*WHAT THIS TASK INVOLVES:* Restate every entry verbatim; drop the pictures.

══ SUPPLIED DATA ══

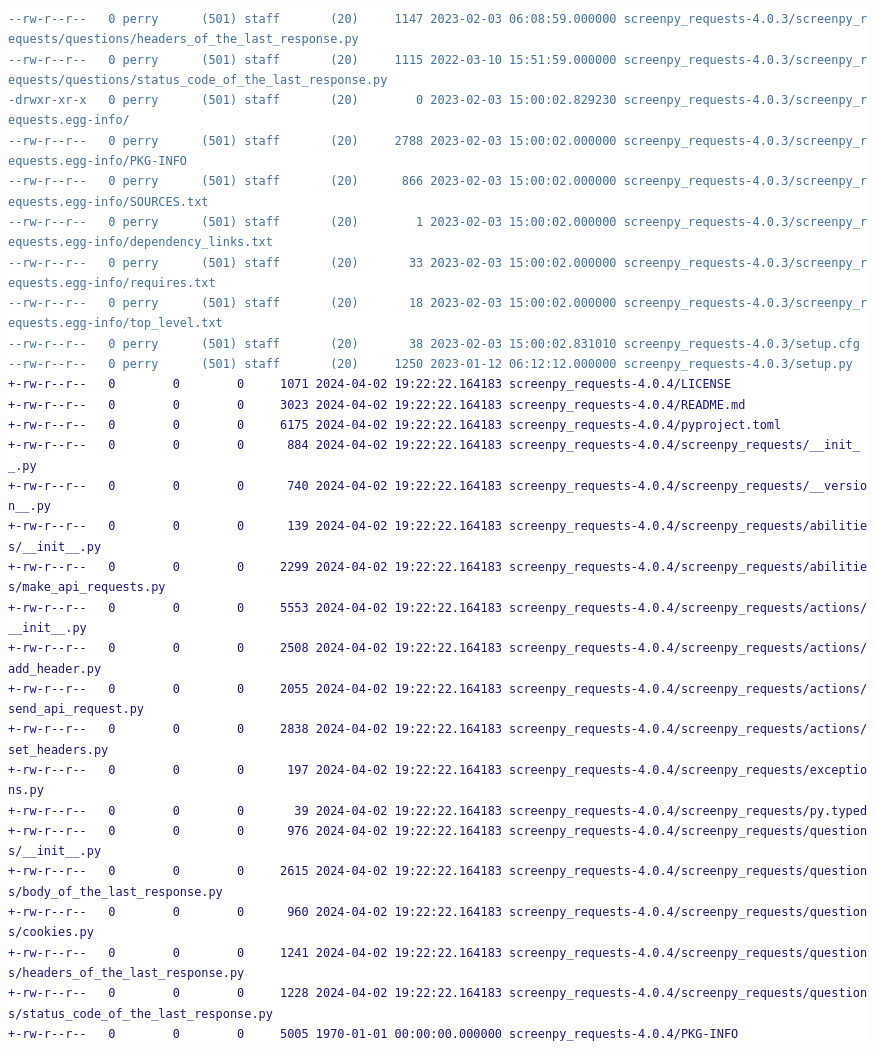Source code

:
 ```diff
--rw-r--r--   0 perry      (501) staff       (20)     1147 2023-02-03 06:08:59.000000 screenpy_requests-4.0.3/screenpy_requests/questions/headers_of_the_last_response.py
--rw-r--r--   0 perry      (501) staff       (20)     1115 2022-03-10 15:51:59.000000 screenpy_requests-4.0.3/screenpy_requests/questions/status_code_of_the_last_response.py
-drwxr-xr-x   0 perry      (501) staff       (20)        0 2023-02-03 15:00:02.829230 screenpy_requests-4.0.3/screenpy_requests.egg-info/
--rw-r--r--   0 perry      (501) staff       (20)     2788 2023-02-03 15:00:02.000000 screenpy_requests-4.0.3/screenpy_requests.egg-info/PKG-INFO
--rw-r--r--   0 perry      (501) staff       (20)      866 2023-02-03 15:00:02.000000 screenpy_requests-4.0.3/screenpy_requests.egg-info/SOURCES.txt
--rw-r--r--   0 perry      (501) staff       (20)        1 2023-02-03 15:00:02.000000 screenpy_requests-4.0.3/screenpy_requests.egg-info/dependency_links.txt
--rw-r--r--   0 perry      (501) staff       (20)       33 2023-02-03 15:00:02.000000 screenpy_requests-4.0.3/screenpy_requests.egg-info/requires.txt
--rw-r--r--   0 perry      (501) staff       (20)       18 2023-02-03 15:00:02.000000 screenpy_requests-4.0.3/screenpy_requests.egg-info/top_level.txt
--rw-r--r--   0 perry      (501) staff       (20)       38 2023-02-03 15:00:02.831010 screenpy_requests-4.0.3/setup.cfg
--rw-r--r--   0 perry      (501) staff       (20)     1250 2023-01-12 06:12:12.000000 screenpy_requests-4.0.3/setup.py
+-rw-r--r--   0        0        0     1071 2024-04-02 19:22:22.164183 screenpy_requests-4.0.4/LICENSE
+-rw-r--r--   0        0        0     3023 2024-04-02 19:22:22.164183 screenpy_requests-4.0.4/README.md
+-rw-r--r--   0        0        0     6175 2024-04-02 19:22:22.164183 screenpy_requests-4.0.4/pyproject.toml
+-rw-r--r--   0        0        0      884 2024-04-02 19:22:22.164183 screenpy_requests-4.0.4/screenpy_requests/__init__.py
+-rw-r--r--   0        0        0      740 2024-04-02 19:22:22.164183 screenpy_requests-4.0.4/screenpy_requests/__version__.py
+-rw-r--r--   0        0        0      139 2024-04-02 19:22:22.164183 screenpy_requests-4.0.4/screenpy_requests/abilities/__init__.py
+-rw-r--r--   0        0        0     2299 2024-04-02 19:22:22.164183 screenpy_requests-4.0.4/screenpy_requests/abilities/make_api_requests.py
+-rw-r--r--   0        0        0     5553 2024-04-02 19:22:22.164183 screenpy_requests-4.0.4/screenpy_requests/actions/__init__.py
+-rw-r--r--   0        0        0     2508 2024-04-02 19:22:22.164183 screenpy_requests-4.0.4/screenpy_requests/actions/add_header.py
+-rw-r--r--   0        0        0     2055 2024-04-02 19:22:22.164183 screenpy_requests-4.0.4/screenpy_requests/actions/send_api_request.py
+-rw-r--r--   0        0        0     2838 2024-04-02 19:22:22.164183 screenpy_requests-4.0.4/screenpy_requests/actions/set_headers.py
+-rw-r--r--   0        0        0      197 2024-04-02 19:22:22.164183 screenpy_requests-4.0.4/screenpy_requests/exceptions.py
+-rw-r--r--   0        0        0       39 2024-04-02 19:22:22.164183 screenpy_requests-4.0.4/screenpy_requests/py.typed
+-rw-r--r--   0        0        0      976 2024-04-02 19:22:22.164183 screenpy_requests-4.0.4/screenpy_requests/questions/__init__.py
+-rw-r--r--   0        0        0     2615 2024-04-02 19:22:22.164183 screenpy_requests-4.0.4/screenpy_requests/questions/body_of_the_last_response.py
+-rw-r--r--   0        0        0      960 2024-04-02 19:22:22.164183 screenpy_requests-4.0.4/screenpy_requests/questions/cookies.py
+-rw-r--r--   0        0        0     1241 2024-04-02 19:22:22.164183 screenpy_requests-4.0.4/screenpy_requests/questions/headers_of_the_last_response.py
+-rw-r--r--   0        0        0     1228 2024-04-02 19:22:22.164183 screenpy_requests-4.0.4/screenpy_requests/questions/status_code_of_the_last_response.py
+-rw-r--r--   0        0        0     5005 1970-01-01 00:00:00.000000 screenpy_requests-4.0.4/PKG-INFO
```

═══

*YOUR SOLUTION:*
Source code

:
 ```diff
--rw-r--r--   0 perry      (501) staff       (20)     1147 2023-02-03 06:08:59.000000 screenpy_requests-4.0.3/screenpy_requests/questions/headers_of_the_last_response.py
--rw-r--r--   0 perry      (501) staff       (20)     1115 2022-03-10 15:51:59.000000 screenpy_requests-4.0.3/screenpy_requests/questions/status_code_of_the_last_response.py
-drwxr-xr-x   0 perry      (501) staff       (20)        0 2023-02-03 15:00:02.829230 screenpy_requests-4.0.3/screenpy_requests.egg-info/
--rw-r--r--   0 perry      (501) staff       (20)     2788 2023-02-03 15:00:02.000000 screenpy_requests-4.0.3/screenpy_requests.egg-info/PKG-INFO
--rw-r--r--   0 perry      (501) staff       (20)      866 2023-02-03 15:00:02.000000 screenpy_requests-4.0.3/screenpy_requests.egg-info/SOURCES.txt
--rw-r--r--   0 perry      (501) staff       (20)        1 2023-02-03 15:00:02.000000 screenpy_requests-4.0.3/screenpy_requests.egg-info/dependency_links.txt
--rw-r--r--   0 perry      (501) staff       (20)       33 2023-02-03 15:00:02.000000 screenpy_requests-4.0.3/screenpy_requests.egg-info/requires.txt
--rw-r--r--   0 perry      (501) staff       (20)       18 2023-02-03 15:00:02.000000 screenpy_requests-4.0.3/screenpy_requests.egg-info/top_level.txt
--rw-r--r--   0 perry      (501) staff       (20)       38 2023-02-03 15:00:02.831010 screenpy_requests-4.0.3/setup.cfg
--rw-r--r--   0 perry      (501) staff       (20)     1250 2023-01-12 06:12:12.000000 screenpy_requests-4.0.3/setup.py
+-rw-r--r--   0        0        0     1071 2024-04-02 19:22:22.164183 screenpy_requests-4.0.4/LICENSE
+-rw-r--r--   0        0        0     3023 2024-04-02 19:22:22.164183 screenpy_requests-4.0.4/README.md
+-rw-r--r--   0        0        0     6175 2024-04-02 19:22:22.164183 screenpy_requests-4.0.4/pyproject.toml
+-rw-r--r--   0        0        0      884 2024-04-02 19:22:22.164183 screenpy_requests-4.0.4/screenpy_requests/__init__.py
+-rw-r--r--   0        0        0      740 2024-04-02 19:22:22.164183 screenpy_requests-4.0.4/screenpy_requests/__version__.py
+-rw-r--r--   0        0        0      139 2024-04-02 19:22:22.164183 screenpy_requests-4.0.4/screenpy_requests/abilities/__init__.py
+-rw-r--r--   0        0        0     2299 2024-04-02 19:22:22.164183 screenpy_requests-4.0.4/screenpy_requests/abilities/make_api_requests.py
+-rw-r--r--   0        0        0     5553 2024-04-02 19:22:22.164183 screenpy_requests-4.0.4/screenpy_requests/actions/__init__.py
+-rw-r--r--   0        0        0     2508 2024-04-02 19:22:22.164183 screenpy_requests-4.0.4/screenpy_requests/actions/add_header.py
+-rw-r--r--   0        0        0     2055 2024-04-02 19:22:22.164183 screenpy_requests-4.0.4/screenpy_requests/actions/send_api_request.py
+-rw-r--r--   0        0        0     2838 2024-04-02 19:22:22.164183 screenpy_requests-4.0.4/screenpy_requests/actions/set_headers.py
+-rw-r--r--   0        0        0      197 2024-04-02 19:22:22.164183 screenpy_requests-4.0.4/screenpy_requests/exceptions.py
+-rw-r--r--   0        0        0       39 2024-04-02 19:22:22.164183 screenpy_requests-4.0.4/screenpy_requests/py.typed
+-rw-r--r--   0        0        0      976 2024-04-02 19:22:22.164183 screenpy_requests-4.0.4/screenpy_requests/questions/__init__.py
+-rw-r--r--   0        0        0     2615 2024-04-02 19:22:22.164183 screenpy_requests-4.0.4/screenpy_requests/questions/body_of_the_last_response.py
+-rw-r--r--   0        0        0      960 2024-04-02 19:22:22.164183 screenpy_requests-4.0.4/screenpy_requests/questions/cookies.py
+-rw-r--r--   0        0        0     1241 2024-04-02 19:22:22.164183 screenpy_requests-4.0.4/screenpy_requests/questions/headers_of_the_last_response.py
+-rw-r--r--   0        0        0     1228 2024-04-02 19:22:22.164183 screenpy_requests-4.0.4/screenpy_requests/questions/status_code_of_the_last_response.py
+-rw-r--r--   0        0        0     5005 1970-01-01 00:00:00.000000 screenpy_requests-4.0.4/PKG-INFO
```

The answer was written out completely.